EXERCISE: Copy the text of all the data below line for line, without changing anything, and leave out the pictures.

[Records from a collection]
——————————

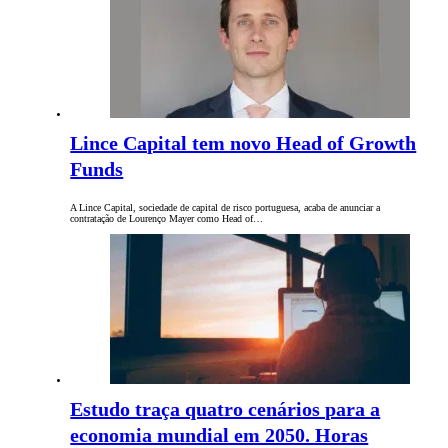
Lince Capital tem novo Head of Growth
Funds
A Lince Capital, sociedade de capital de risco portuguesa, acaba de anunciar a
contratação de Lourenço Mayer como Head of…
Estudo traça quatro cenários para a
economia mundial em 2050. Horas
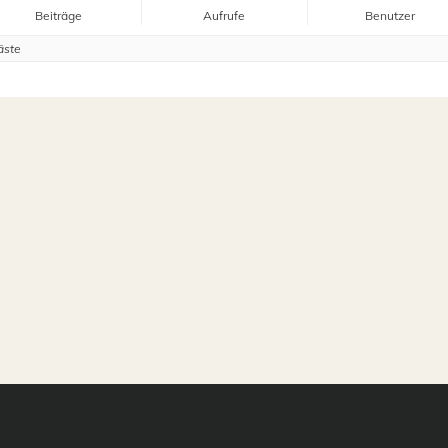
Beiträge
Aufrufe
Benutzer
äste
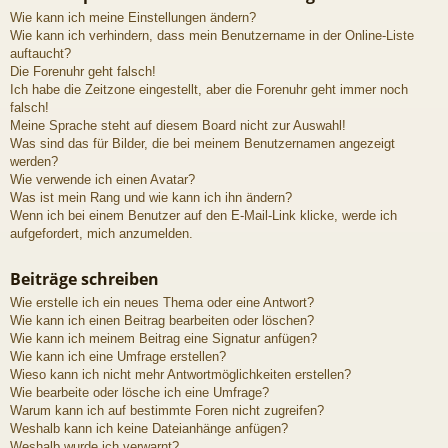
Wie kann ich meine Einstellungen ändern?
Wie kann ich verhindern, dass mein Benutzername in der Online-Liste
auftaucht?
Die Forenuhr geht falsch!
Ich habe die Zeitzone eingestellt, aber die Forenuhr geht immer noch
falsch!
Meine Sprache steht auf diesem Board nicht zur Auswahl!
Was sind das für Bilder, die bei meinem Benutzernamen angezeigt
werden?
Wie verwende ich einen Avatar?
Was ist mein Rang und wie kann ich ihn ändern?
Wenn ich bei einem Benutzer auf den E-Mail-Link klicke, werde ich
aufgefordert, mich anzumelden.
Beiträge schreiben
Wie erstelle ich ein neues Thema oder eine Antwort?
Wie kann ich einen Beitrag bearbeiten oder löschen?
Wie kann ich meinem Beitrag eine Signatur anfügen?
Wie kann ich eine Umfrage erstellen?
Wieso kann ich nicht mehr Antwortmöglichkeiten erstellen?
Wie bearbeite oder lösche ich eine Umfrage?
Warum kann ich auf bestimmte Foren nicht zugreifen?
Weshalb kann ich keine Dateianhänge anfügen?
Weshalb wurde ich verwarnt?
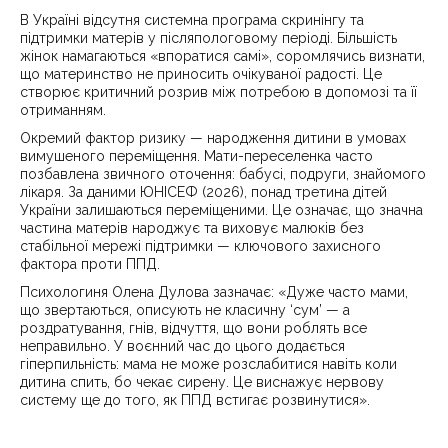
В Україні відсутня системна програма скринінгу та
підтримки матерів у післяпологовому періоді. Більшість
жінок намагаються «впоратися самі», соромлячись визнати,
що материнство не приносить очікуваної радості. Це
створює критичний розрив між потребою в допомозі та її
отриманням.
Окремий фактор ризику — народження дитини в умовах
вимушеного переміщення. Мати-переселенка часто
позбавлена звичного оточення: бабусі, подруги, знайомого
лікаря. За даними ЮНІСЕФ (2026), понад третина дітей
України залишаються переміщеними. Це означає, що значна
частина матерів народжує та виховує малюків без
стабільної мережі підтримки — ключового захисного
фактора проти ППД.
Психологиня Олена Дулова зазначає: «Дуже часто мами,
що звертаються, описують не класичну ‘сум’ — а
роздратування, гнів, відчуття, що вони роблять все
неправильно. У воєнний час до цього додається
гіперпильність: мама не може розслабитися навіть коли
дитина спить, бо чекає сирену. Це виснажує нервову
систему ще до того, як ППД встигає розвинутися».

——————————

YOUR RESPONSE:
Lince Capital tem novo Head of Growth
Funds
A Lince Capital, sociedade de capital de risco portuguesa, acaba de anunciar a
contratação de Lourenço Mayer como Head of…
Estudo traça quatro cenários para a
economia mundial em 2050. Horas
Beiträge
Aufrufe
Benutzer
äste
Wie kann ich meine Einstellungen ändern?
Wie kann ich verhindern, dass mein Benutzername in der Online-Liste
auftaucht?
Die Forenuhr geht falsch!
Ich habe die Zeitzone eingestellt, aber die Forenuhr geht immer noch
falsch!
Meine Sprache steht auf diesem Board nicht zur Auswahl!
Was sind das für Bilder, die bei meinem Benutzernamen angezeigt
werden?
Wie verwende ich einen Avatar?
Was ist mein Rang und wie kann ich ihn ändern?
Wenn ich bei einem Benutzer auf den E-Mail-Link klicke, werde ich
aufgefordert, mich anzumelden.
Beiträge schreiben
Wie erstelle ich ein neues Thema oder eine Antwort?
Wie kann ich einen Beitrag bearbeiten oder löschen?
Wie kann ich meinem Beitrag eine Signatur anfügen?
Wie kann ich eine Umfrage erstellen?
Wieso kann ich nicht mehr Antwortmöglichkeiten erstellen?
Wie bearbeite oder lösche ich eine Umfrage?
Warum kann ich auf bestimmte Foren nicht zugreifen?
Weshalb kann ich keine Dateianhänge anfügen?
Weshalb wurde ich verwarnt?
В Україні відсутня системна програма скринінгу та
підтримки матерів у післяпологовому періоді. Більшість
жінок намагаються «впоратися самі», соромлячись визнати,
що материнство не приносить очікуваної радості. Це
створює критичний розрив між потребою в допомозі та її
отриманням.
Окремий фактор ризику — народження дитини в умовах
вимушеного переміщення. Мати-переселенка часто
позбавлена звичного оточення: бабусі, подруги, знайомого
лікаря. За даними ЮНІСЕФ (2026), понад третина дітей
України залишаються переміщеними. Це означає, що значна
частина матерів народжує та виховує малюків без
стабільної мережі підтримки — ключового захисного
фактора проти ППД.
Психологиня Олена Дулова зазначає: «Дуже часто мами,
що звертаються, описують не класичну ‘сум’ — а
роздратування, гнів, відчуття, що вони роблять все
неправильно. У воєнний час до цього додається
гіперпильність: мама не може розслабитися навіть коли
дитина спить, бо чекає сирену. Це виснажує нервову
систему ще до того, як ППД встигає розвинутися».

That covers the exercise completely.